Kienzl Lieder, Vol 1

The Lieder of this largely forgotten composer are well worth investigating

Record and Artist Details

Genre:

Orchestral

Label: Chandos

Media Format: CD or Download

Media Runtime: 0

Mastering:

Stereo
DDD

Catalogue Number: CHAN10666

A prolific composer for the voice, Wilhelm Kienzl (1857-1941) scored an international success with his 1895 opera Der Evangelimann, but gradually became a marginalised and anachronistic figure in Vienna. Today his name is little more than a footnote. But on this evidence, his Lieder – melodically attractive, resourcefully composed, and in an idiom that owes something to Schubert, Schumann and Brahms, but far less to his idol Wagner – are well worth revival.

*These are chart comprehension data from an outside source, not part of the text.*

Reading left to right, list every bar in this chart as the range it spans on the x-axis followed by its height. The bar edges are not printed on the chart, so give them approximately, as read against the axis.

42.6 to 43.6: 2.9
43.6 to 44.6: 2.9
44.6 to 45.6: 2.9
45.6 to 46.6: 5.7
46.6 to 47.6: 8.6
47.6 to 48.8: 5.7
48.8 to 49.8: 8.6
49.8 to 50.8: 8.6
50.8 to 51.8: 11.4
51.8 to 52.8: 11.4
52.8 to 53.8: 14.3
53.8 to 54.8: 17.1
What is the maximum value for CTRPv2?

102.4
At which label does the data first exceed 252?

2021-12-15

Spanning three decades from the mid-1870s, the songs here range from the whimsical charm of “Die verschwiegene Nachtigall” and the piquant folk tale “Röslein und Schmetterling”, via the wry mother–daughter dialogue of “Triftiger Grund”, to the shrouded, Brahmsian melancholy of “Sehnsucht nach Vergessen” and “An die Nacht”. Any Wagnerian influence tends to surface in the later songs, above all in “Augenblicke”, with its solemn, incantatory vocal line and post-Tristan chromaticism. Kienzl twice sets texts immortalised by Schubert, but while his turbulent response to Heine’s “Ich stand in dunklen Träumen” (set here as “Traumesahnung”) is a valid alternative to Schubert’s traumatised stillness, his “Der Leiermann” transports the forlorn organ-grinder from Müller’s icy landscape to the comfort of the drawing room.

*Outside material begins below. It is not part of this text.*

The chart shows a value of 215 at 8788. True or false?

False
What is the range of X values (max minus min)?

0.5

Of the three singers, Christiane Libor gives the most consistent pleasure, fining down her ample soprano in a touching “Die verschwiegene Nachtigall”, and characterising deftly in “Triftiger Grund” and the half-comic, half-rueful “Die Urgrossmutter”. Carsten Süss’s pleasing tenor tightens at forte and above, and Jochen Kupfer’s imagination and involvement are slightly compromised by some rawness of tone. Stacey Bartsch, though a little disadvantaged by the resonant acoustic, makes her mark in the rewarding piano parts. Despite my provisos, this disc is recommended to any inquisitive Lieder lover inclined to investigate what Calum MacDonald, in his stimulating notes, aptly dubs Kienzl’s “unassuming but echt-romantic style”.